En_ner_bionlp13cg_md: A spaCy NER model trained on the BIONLP13CG corpus [
15] with an F1-score of 77.84%. This model recognize entities related to cancer genetics.
BioMedical-NER [16]: An NER model built on a DistilBERT-based uncased model, which is a refined version of the Bidirectional Encoder Representations from Transformers (BERT) model [
17,
18]. This model uses the publicly available Maccrobat dataset [
19], with an F1-score of 91.89%. BioMedical-NER can recognize 107 biomedical entities, including disease disorders, symptoms, diagnostic procedures, lab values, biological structures, etc.
As we are interested in identifying biomedical entities related to disease and symptoms, BioMedical-NER was the best choice in this case. During the first phase, we fed the preprocessed discharge texts into the pretrained BioMedical-NER model, which returned tokens of the recognized named entities associated with their labels (disease, symptom, clinical events, etc.). However, the clinical notes contained several negative entities that denied the presence of a disease using a negation. We noticed that BioMedical-NER did not consider negative entities when extracting medical entities, and labeled these instances as positive diseases. To tackle this issue, we used the NegspaCy library, which is a spaCy pipeline for negation identification based on the NegEx algorithm [
20]. The model detected preceding and following negations such as “deny”, “absence of”, and “no sign of”, successfully labeling the related entities as negative ones; however, it did not consider other negative words as negations, including “no abnormal”, “negative for”, “neither”, “nor”, and “not have”, considering these entities as positive instances.

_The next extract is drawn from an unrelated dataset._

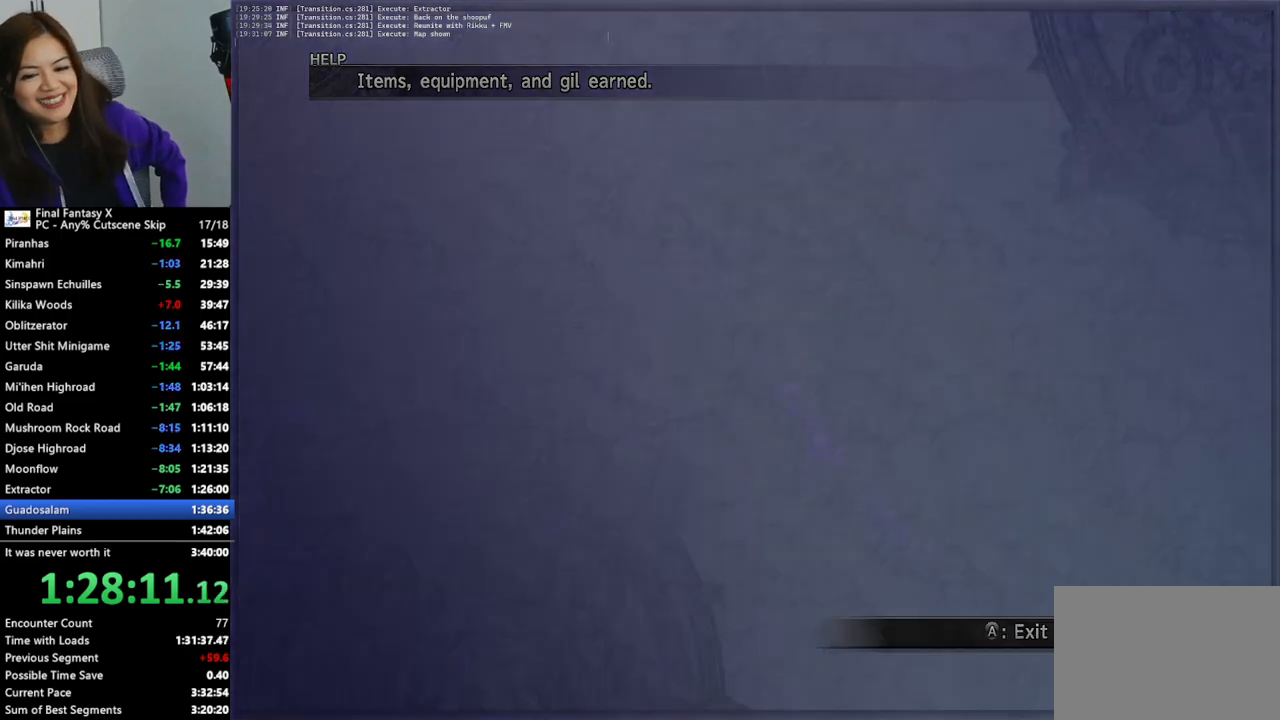
{"buttons": [], "left_stick": "up", "right_stick": "center", "events": [[133, "left_stick", "up"], [200, "L2", "up"]]}
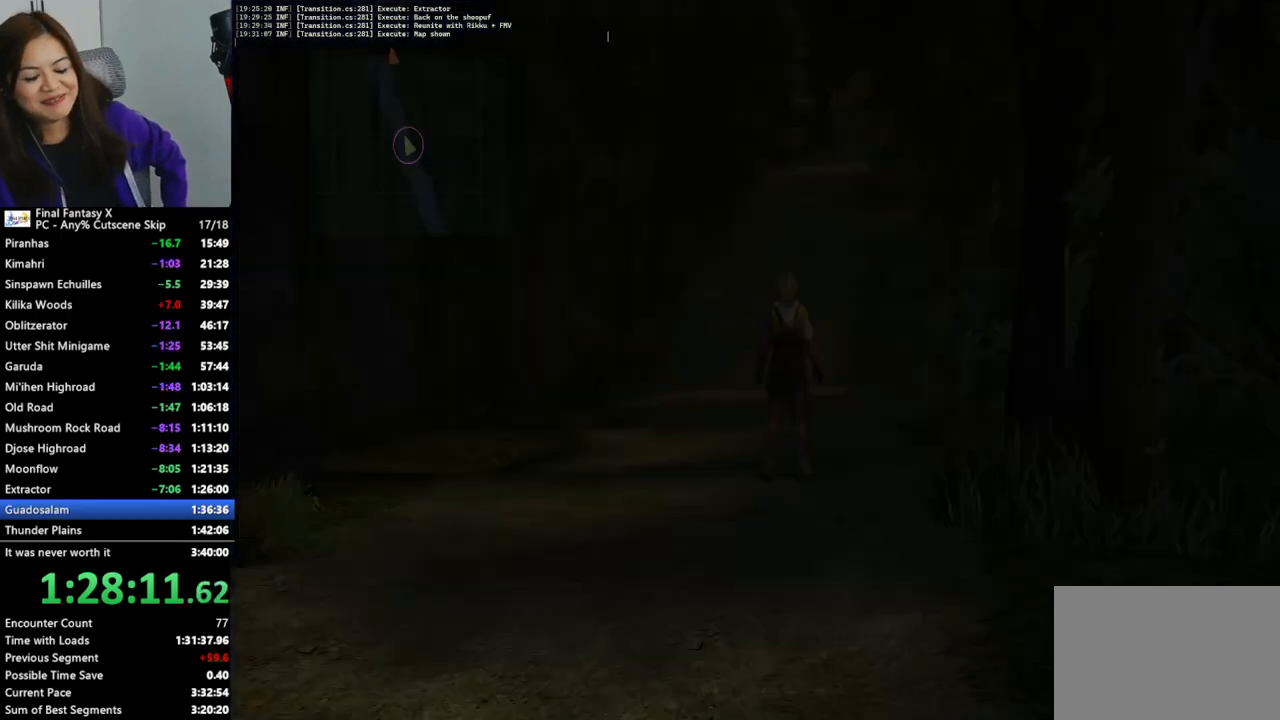
{"buttons": ["TRIANGLE"], "left_stick": "up", "right_stick": "center", "events": [[400, "TRIANGLE", "down"]]}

We also noticed that the negation model considered diseases such as renal failure, heart failure, and respiratory failure as negative entities due to the presence of the word failure. To address this concern, we customized the NegspaCy model by including patterns of preceding negation and following negation terms that should be considered by the model. Using the same technique, we removed patterns that contained the term “failure” in order to consider them as positive entities.
Figure 12a,b displays the results before and after customizing the NegspaCy model, where each color refers to an entity category (chemical, disease, negative entity). It can be observed that negative entities such as “neither substance abuse”, “nor alcohol”, “no abnormal rash or ulcer”, “negative for COVID-19 infection”, and “COVID-19 viral infection absent” were misidentified as positive words prior to customization.
The extracted entities were then used as input features for the prediction model. However, as this technique generates a boundless amount of features, misleading the prediction model, we created a list of the most important features extracted from the text, represented by the 100 most frequent words related to those diagnoses with the highest readmission rate. This included the names of diseases, symptoms (bleed, pain, fever, vomit, shortness of breath, etc.), and other features that could impact the likelihood of a patient’s early readmission, such as the presence of alcohol or tobacco and the severity level of the illness (mild, severe). As discharge notes may contain acronyms instead of the full name of the disease, our list of features included acronyms for certain diseases, such as CHF for Congestive Heart Failure and chr kidney for chronic kidney.
We then excluded negative entities from the extracted diseases and symptoms, as they indicate the absence of the condition as opposed to its presence.